The fact that this happened in 1977 was also relevant to the song’s selection. “Johnny B. Goode” was 19 years old that year, which made it seem distinguished, almost prehistoric, at the time. I suspect the main reason “Johnny B. Goode” was chosen is that it just seemed like a reasonable track to select. But it was more than reasonable. It was, either deliberately or accidentally, the best possible artist for NASA to select. Chuck Berry may very well become the artist society selects when rock music is retroactively reconsidered by the grandchildren of your grandchildren.

Let’s assume all the individual components of rock shatter and dissolve, leaving behind a hazy residue that categorizes rock ’n’ roll as a collection of memorable tropes. If this transpires, historians will reconstitute the genre like a puzzle. They will look at those tropes as a suit and try to decide who fits that suit best. And that theoretical suit was tailored for Chuck Berry’s body.

Rock music is simple, direct, rhythm‑based music. Berry made simple, direct, rhythm‑based music.

Rock music is black music mainstreamed by white musicians, particularly white musicians from England. Berry is a black man who directly influenced Keith Richards and Jimmy Page.

Rock music is preoccupied with sex. Berry was a sex addict whose only American No. 1 single was about playing with his penis.

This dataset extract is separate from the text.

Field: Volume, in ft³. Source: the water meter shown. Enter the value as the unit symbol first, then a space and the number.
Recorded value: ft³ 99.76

Rock music is lawless. Berry went to prison twice before he turned 40.

Rock music is tied to myth and legend (so much so that the decline of rock’s prominence coincides with the rise of the Internet and the destruction of anecdotal storytelling). Berry is the subject of multiple urban legends, several of which might actually be true and which often seem to involve cheapness, violence and sexual defecation.

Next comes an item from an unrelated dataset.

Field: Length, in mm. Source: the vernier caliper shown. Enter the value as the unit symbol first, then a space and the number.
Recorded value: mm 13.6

“If you tried to give rock and roll another name,” John Lennon famously said, “you might call it Chuck Berry.” That quote is as close as we come to a full‑on Sousa scenario, where the person and the thing are ideologically interchangeable. Chuck Berry’s persona is the purest distillation of what we understand rock music to be. The songs he made are essential, but secondary to who he was and why he made them. He is the idea itself.